WORK TASK
Locate the word "pixels" in the entries below, then gather every line that holds it.
RECORDED DATA section start
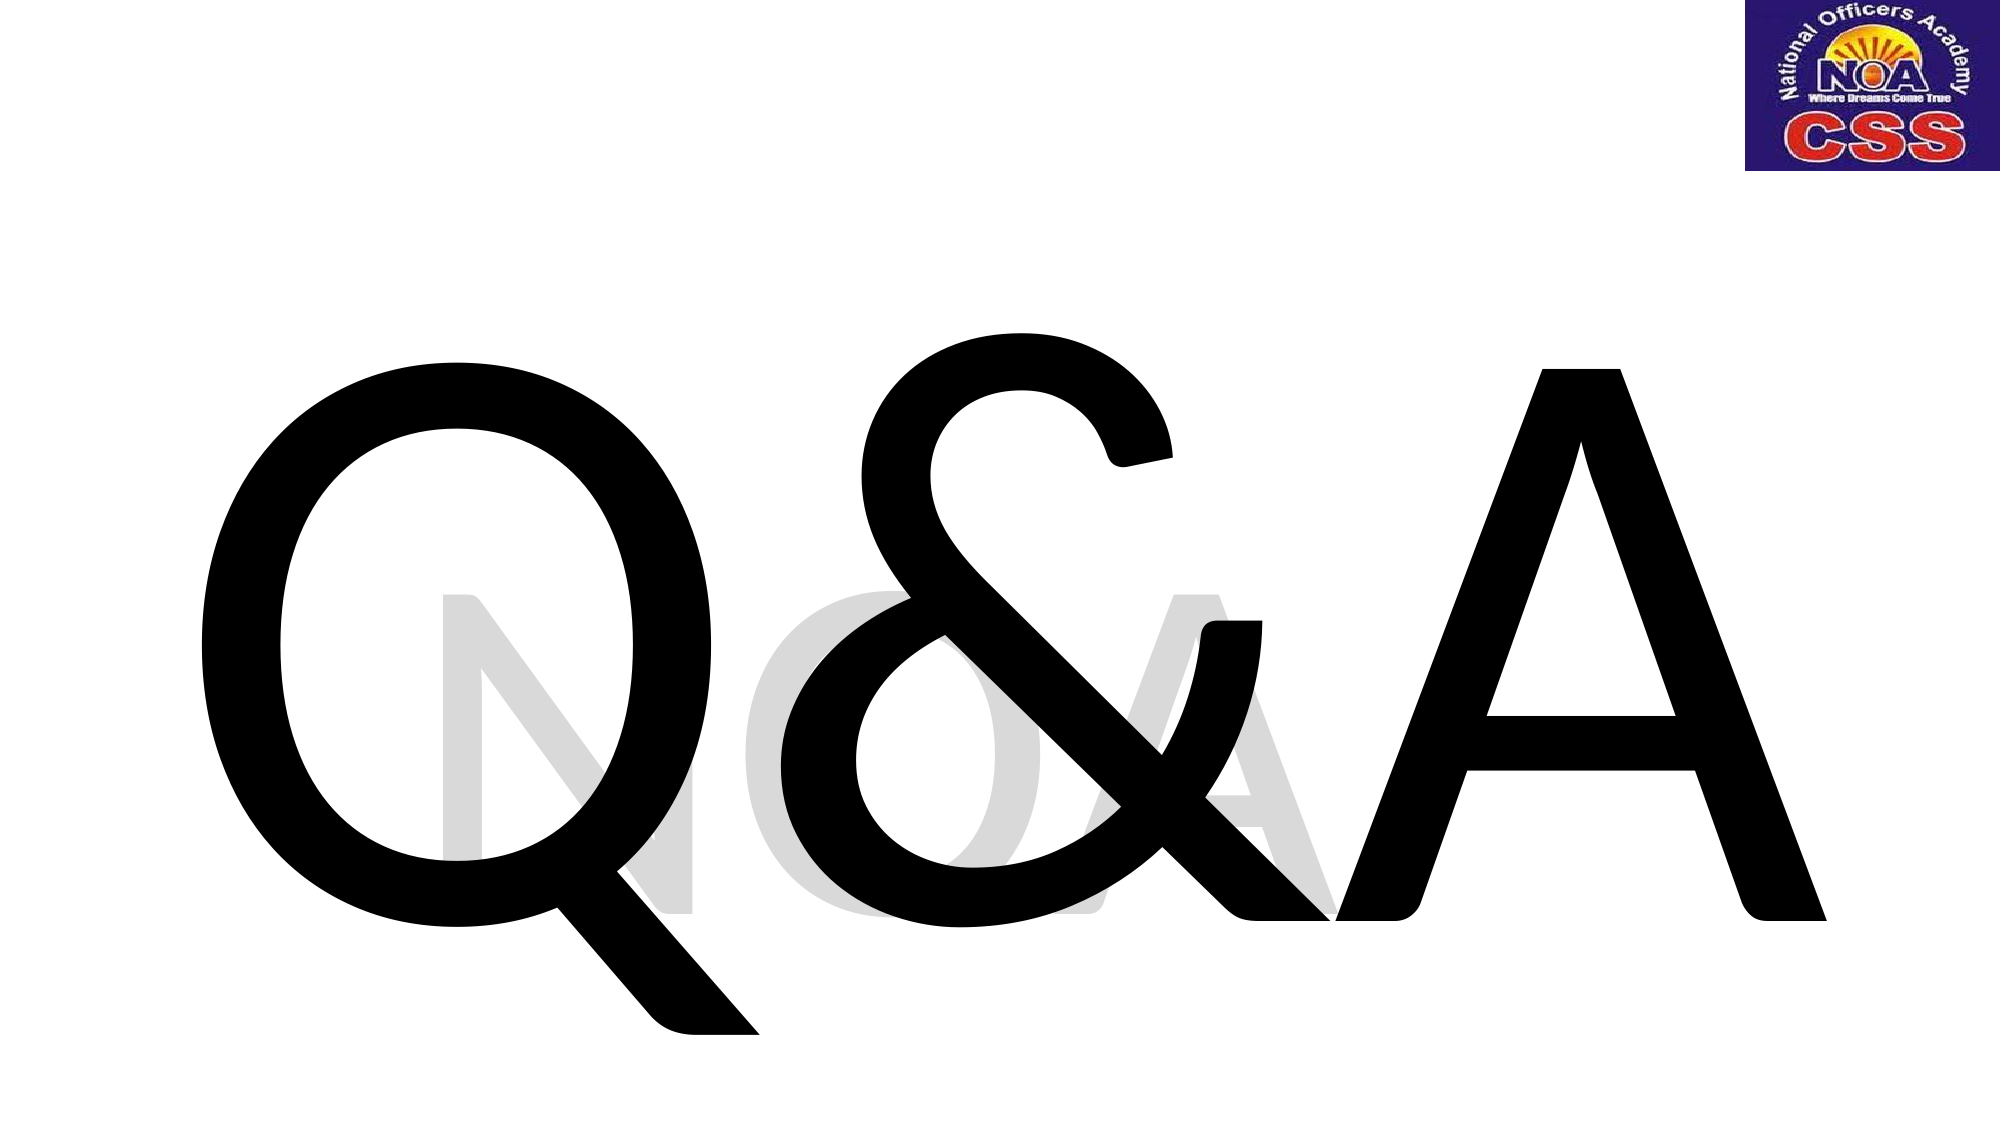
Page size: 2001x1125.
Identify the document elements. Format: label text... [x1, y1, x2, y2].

picture [1745, 0, 2000, 170]
list Q&A [0, 170, 2000, 1125]
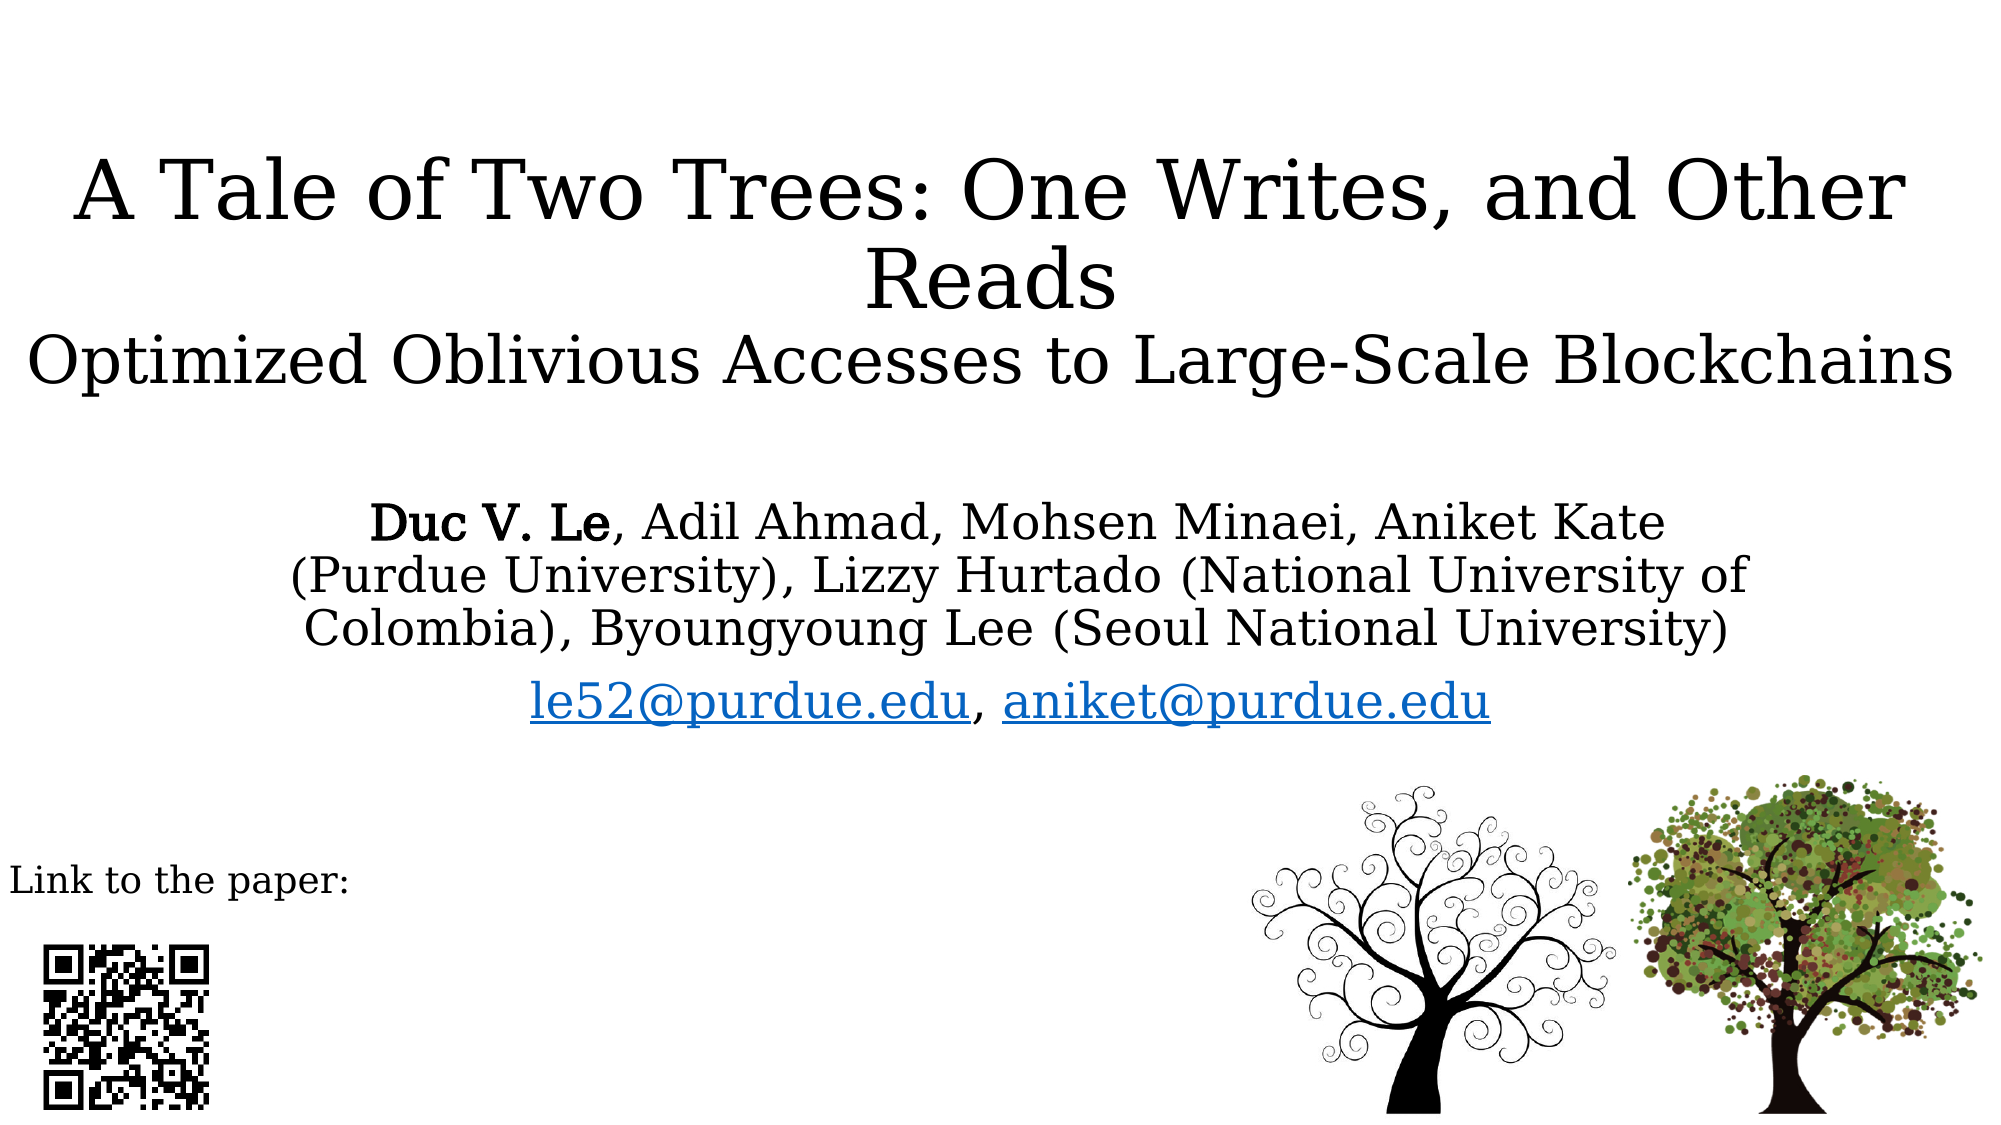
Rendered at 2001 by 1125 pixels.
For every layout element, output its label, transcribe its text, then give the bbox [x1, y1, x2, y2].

subtitle Duc V. Le, Adil Ahmad, Mohsen Minaei, Aniket Kate (Purdue University), Lizzy Hurtado (National University of Colombia), Byoungyoung Lee (Seoul National University) le52@purdue.edu, aniket@purdue.edu [268, 489, 1769, 753]
title A Tale of Two Trees: One Writes, and Other Reads Optimized Oblivious Accesses to Large-Scale Blockchains [8, 70, 1974, 463]
text_box Link to the paper: [0, 848, 378, 954]
picture [1234, 761, 2000, 1125]
picture [19, 920, 233, 1125]
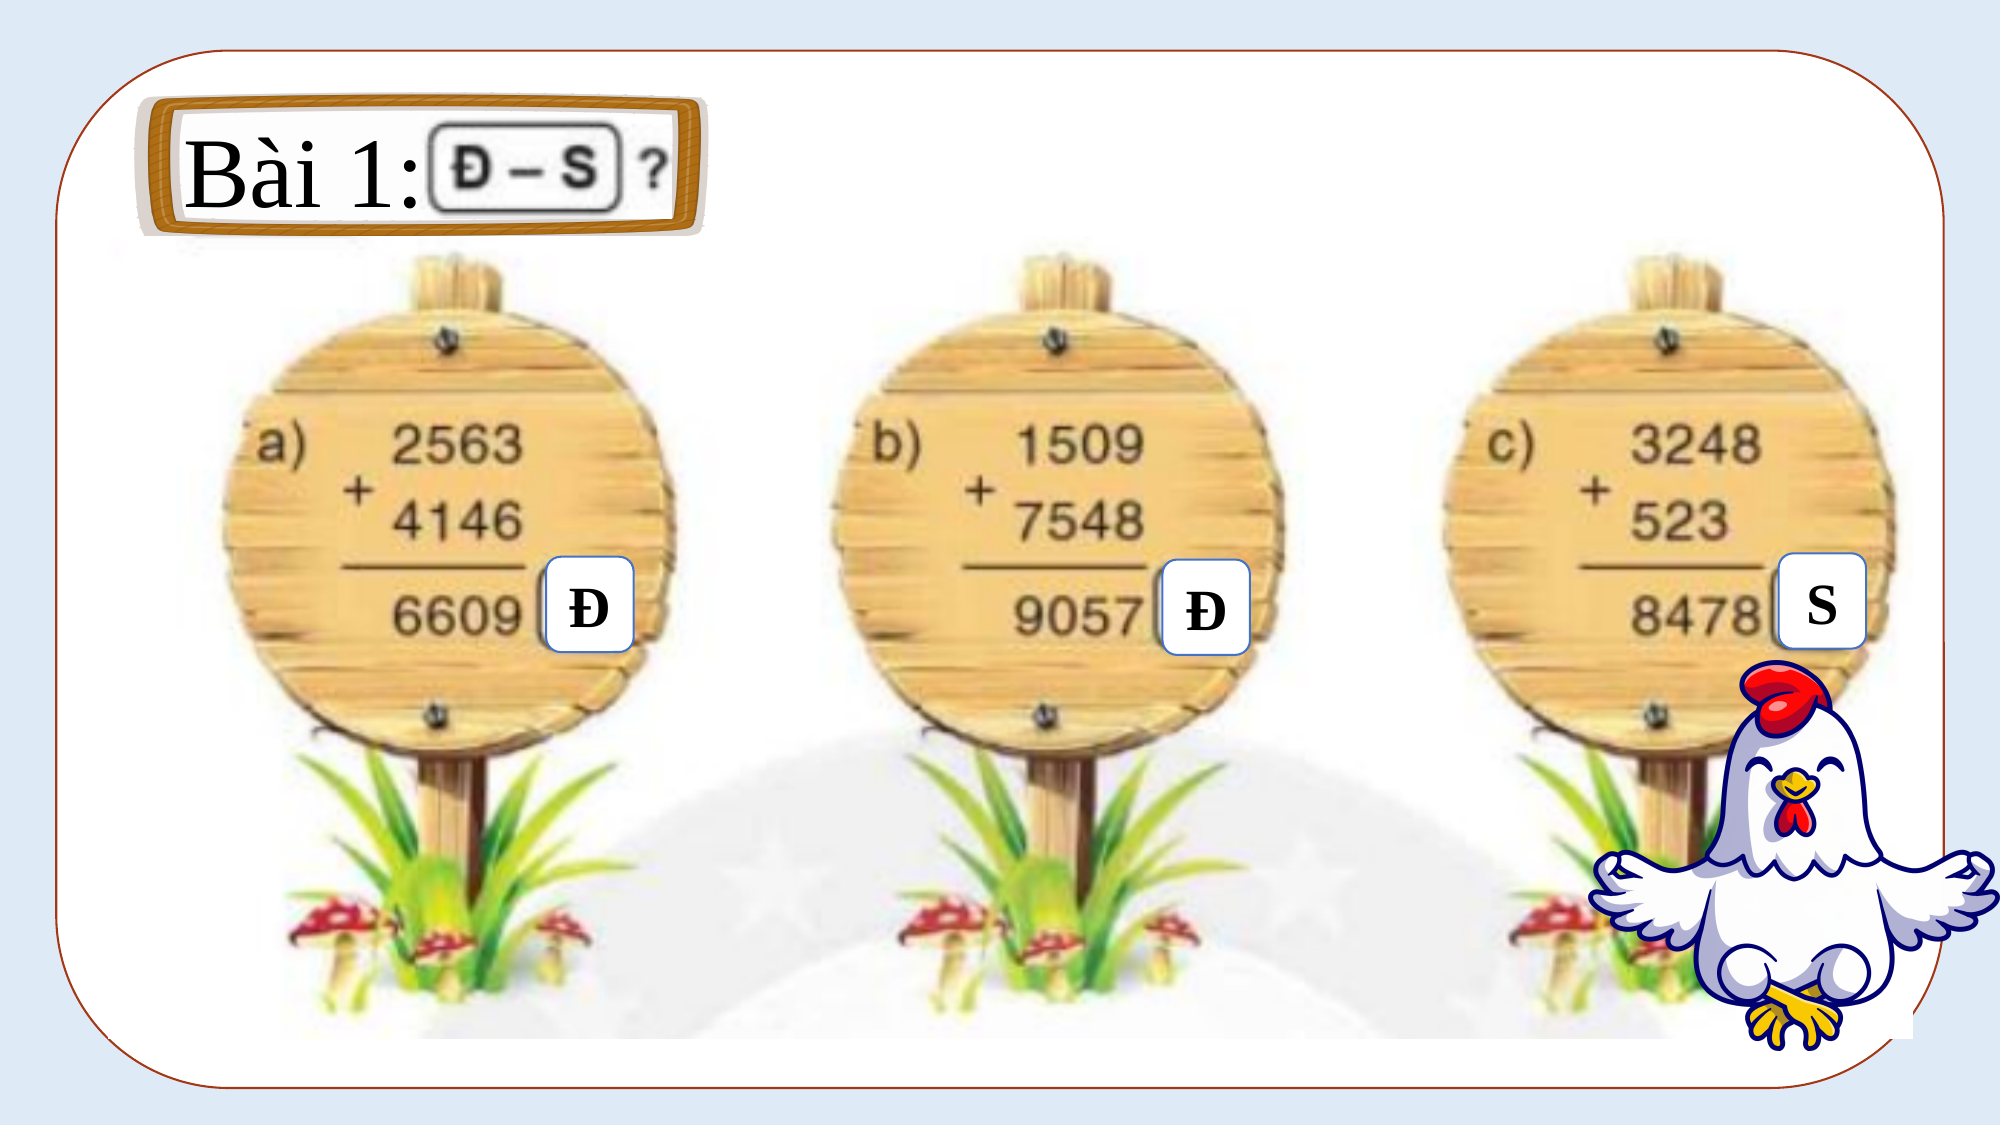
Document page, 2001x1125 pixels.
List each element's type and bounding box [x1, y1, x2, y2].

picture [108, 236, 2000, 1051]
text_box [133, 92, 709, 237]
picture [420, 116, 672, 219]
text_box [55, 49, 1945, 1090]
RECORDED DATA section end
YOUR SOLUTION
Rendered at 2001 by 1125 pixels.
Document page, 2001x1125 pixels.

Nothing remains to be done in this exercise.